Intgrads subclassed models

[gipster]

Support for tensorflow and keras models with no explicit inputs (subclassed models).

In the present code base, tensor inputs are converted to lists at explain time in order to handle models with multiple inputs. If a model has a single input, the tensor input will be converted to a list with one element.

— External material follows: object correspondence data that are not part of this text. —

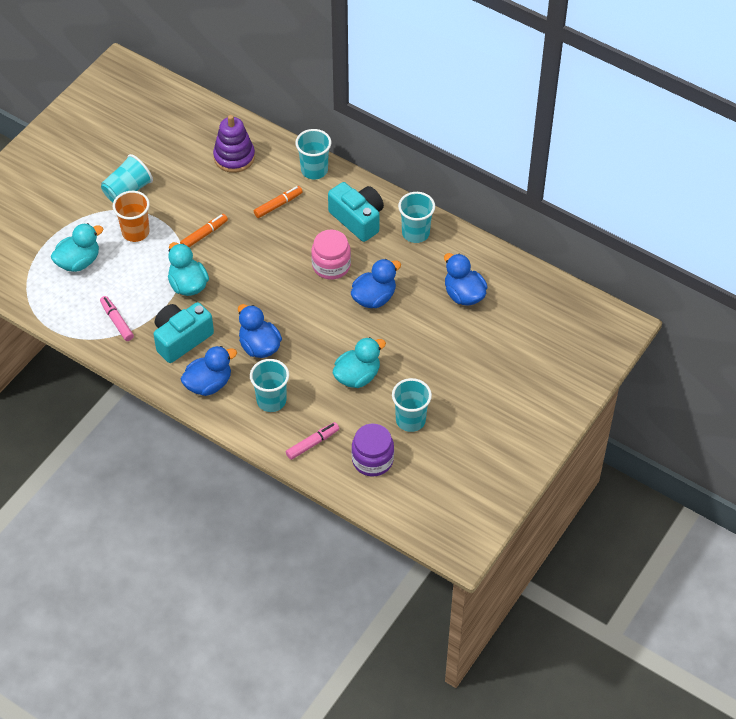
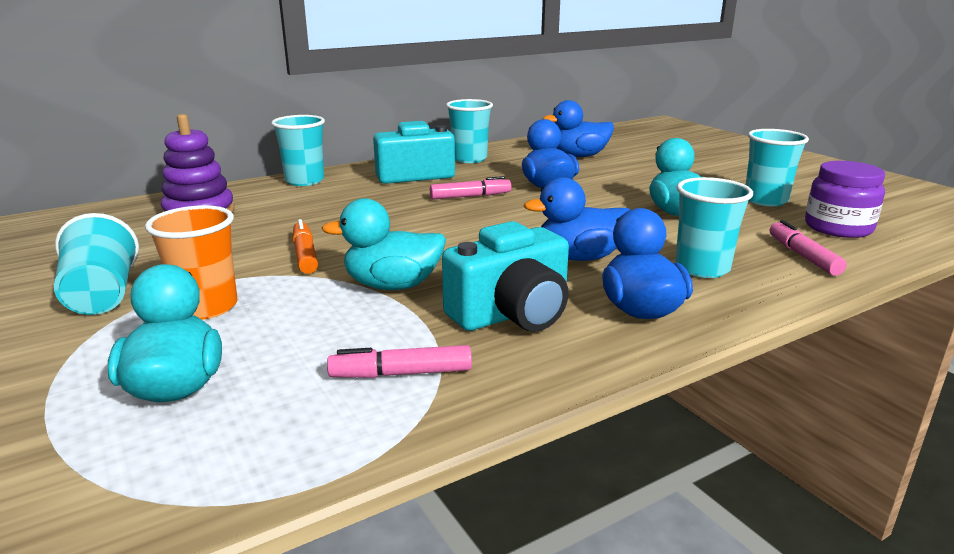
camera: 65 degrees left, 30 degrees down
(181, 339) = (512, 314): turquoise camera -> turquoise camera turned 105 degrees counterclockwise
(278, 205) = (327, 205): orange marker -> none
(331, 265) = (470, 196): pink jar -> pink marker

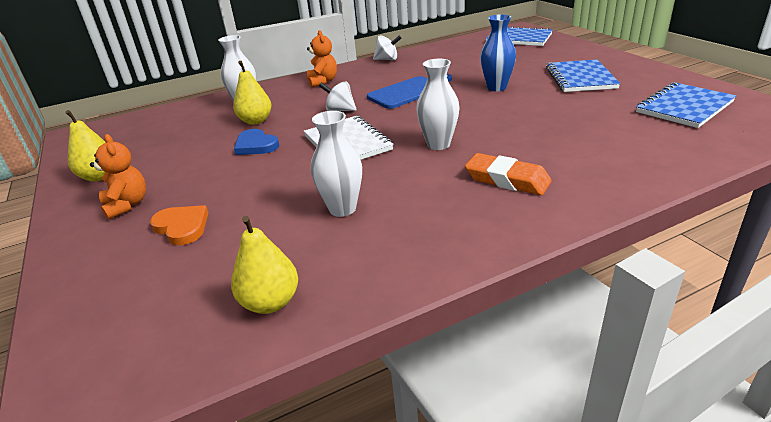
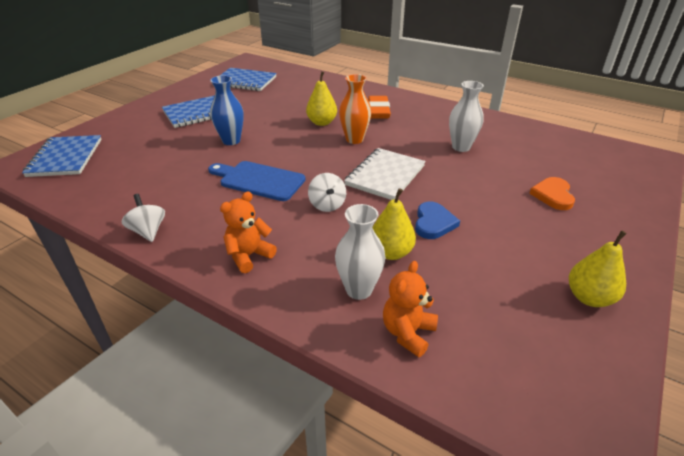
camera: 125 degrees left, 5 degrees up
(127, 205) = (579, 240): orange teddy bear -> orange teddy bear (408, 333)
(270, 302) = (543, 139): yellow pear -> yellow pear (322, 122)
(438, 144) = (354, 139): white vase -> orange vase

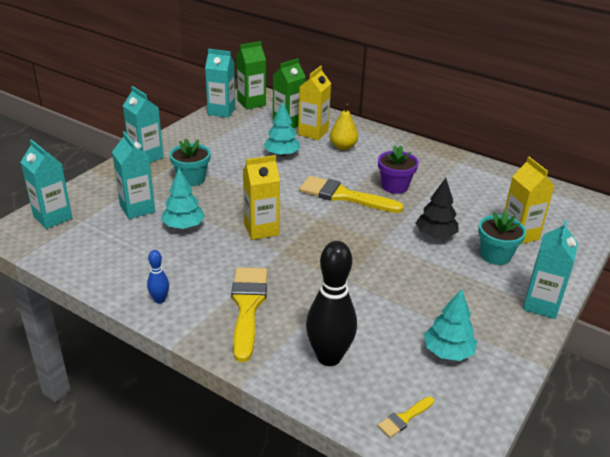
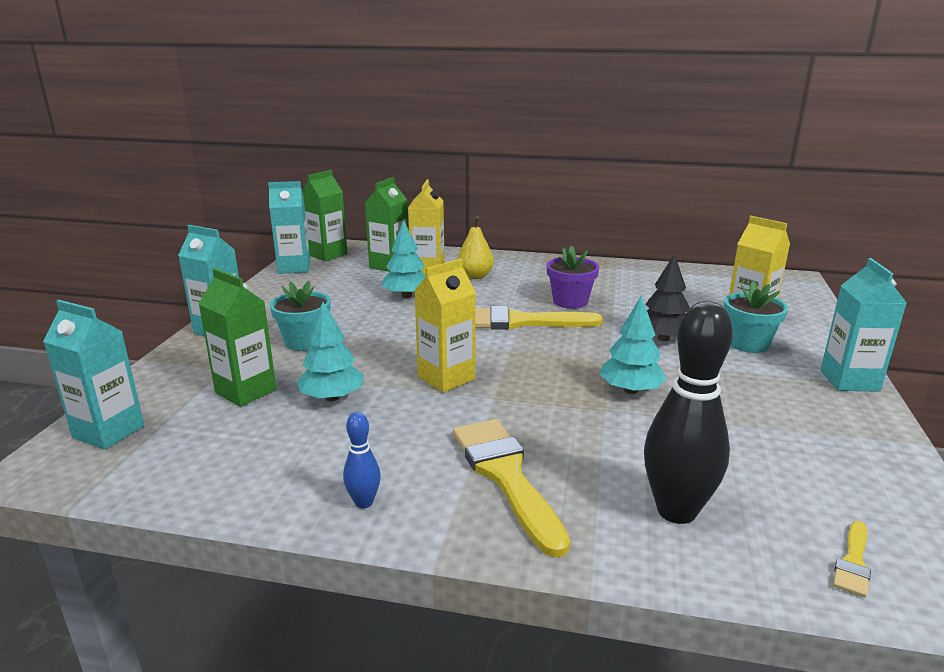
camera: 20 degrees left, 10 degrees down
(137, 208) = (246, 391): turquoise carton -> green carton
(448, 352) = (812, 460): turquoise tree -> turquoise tree (630, 390)

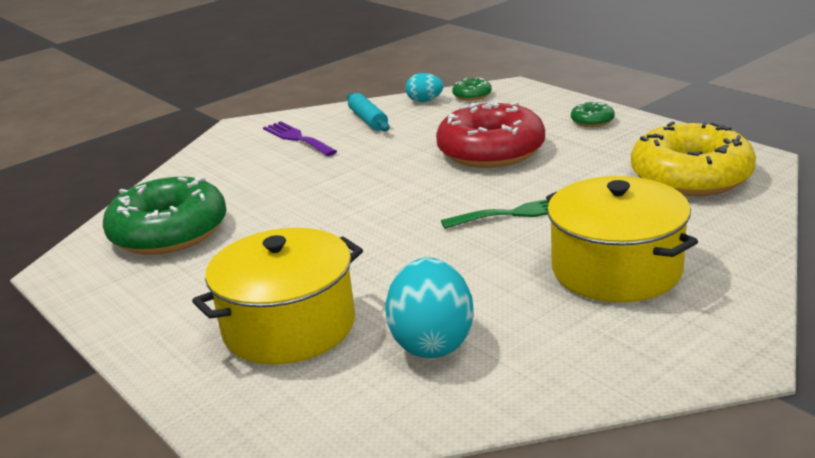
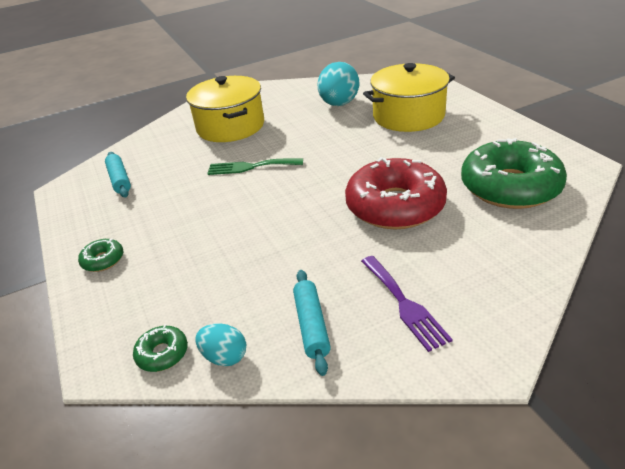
camera: 165 degrees left, 10 degrees up
(491, 151) = (220, 235): red donut -> red donut (395, 206)
(691, 176) = (120, 180): yellow donut -> turquoise rolling pin

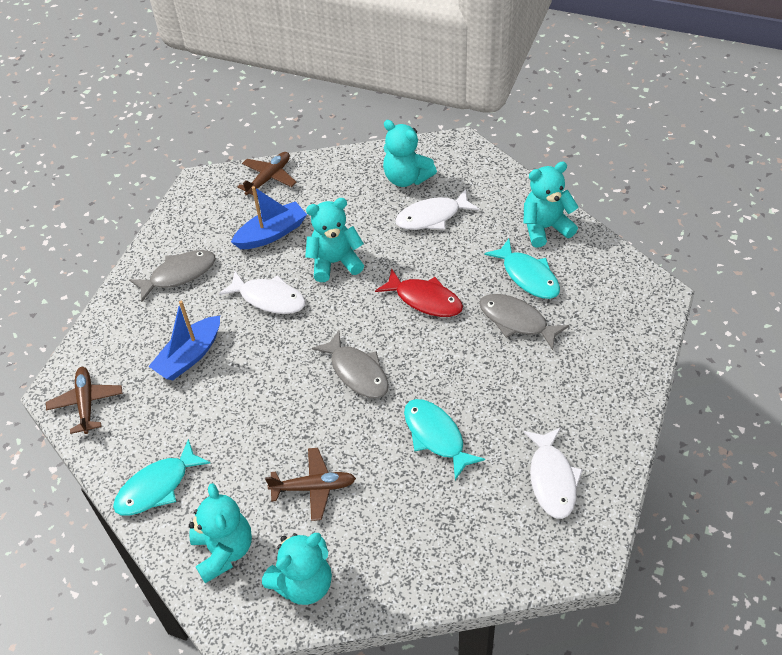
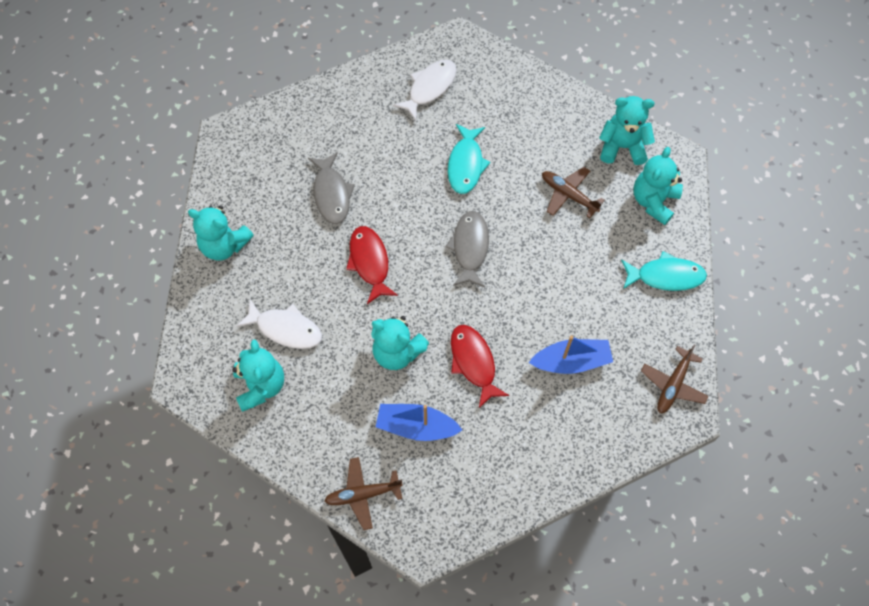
camera: 140 degrees left, 15 degrees up
(179, 274) = (521, 450): grey fish -> none
(269, 298) = (473, 362): white fish -> red fish
(528, 276) = (284, 219): turquoise fish -> none

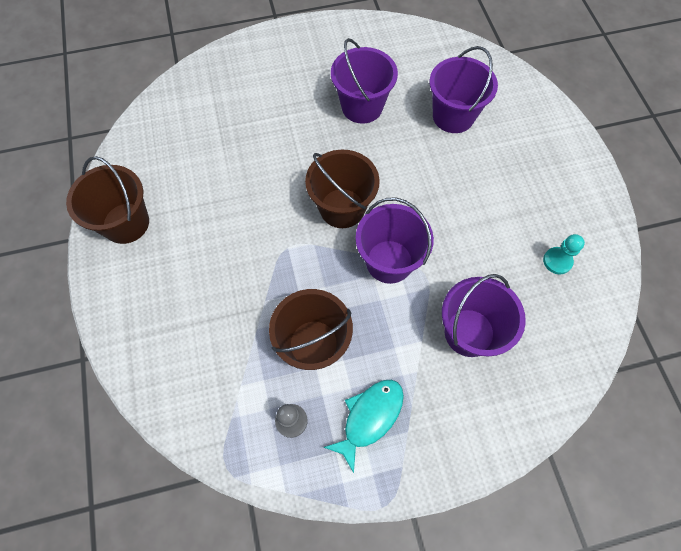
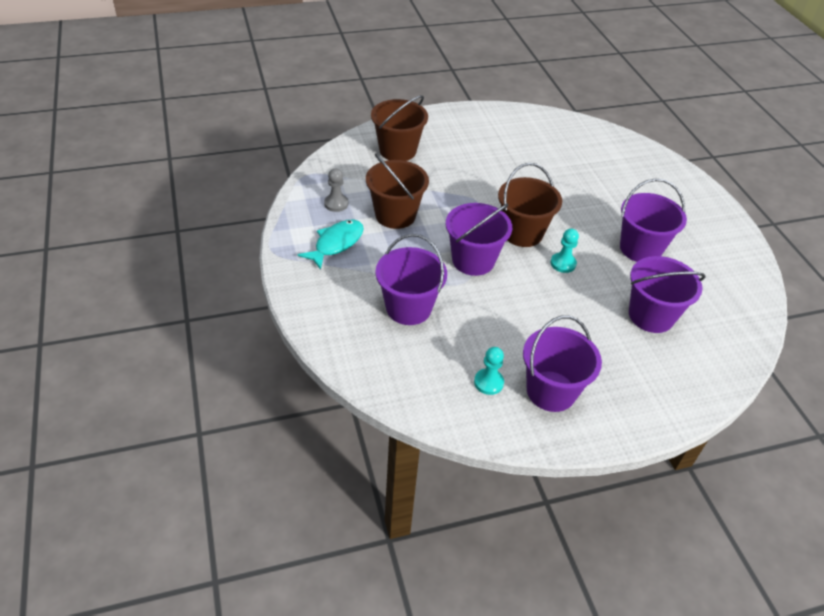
camera: 85 degrees right, 20 degrees down
(126, 223) = (488, 122): brown bucket -> brown bucket (397, 150)
(369, 417) = (336, 244): turquoise fish -> turquoise fish turned 90 degrees counterclockwise
(388, 176) = (563, 263): none -> turquoise pawn
(557, 210) = (551, 391): none -> purple bucket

List input are handled well by models with an explicit input layer (functional and sequential models). When no explicit input layer is present (in subclassed models), the input must be in the format expected by the the first layer.

In order to support subclassed models, in this pull request

• The attributions are calculate with two different functions _calculate_attributions_list_input and _calculate_attributions_tensor_input for list inputs and tensor inputs, respectively.
• For subclassed models with no explicit input, the inputs types and the output shapes of the models, which are needed to calculate the attributions, are inferred at explain time with a single mock call of the model.

[codecov]

Codecov Report

Merging #362 (e0a6b28) into master (9a0ac31) will increase coverage by 0.01%.
The diff coverage is 87.55%.

@@            Coverage Diff             @@
##           master     #362      +/-   ##
==========================================
+ Coverage   87.72%   87.74%   +0.01%     
==========================================
  Files          56       56              
  Lines        7217     7390     +173     
==========================================
+ Hits         6331     6484     +153     
- Misses        886      906      +20     

Impacted Files	Coverage Δ
alibi/explainers/integrated_gradients.py	88.54% <84.40%> (-1.07%)	⬇️
...libi/explainers/tests/test_integrated_gradients.py	95.66% <90.51%> (-3.72%)	⬇️

[loukasilias]

n_steps = 100
method = "gausslegendre"
internal_batch_size = 768
nb_samples = 10
ig  = IntegratedGradients(model,
                          layer=model.bert_model,
                          n_steps=n_steps,
                          method=method,
                          internal_batch_size=internal_batch_size)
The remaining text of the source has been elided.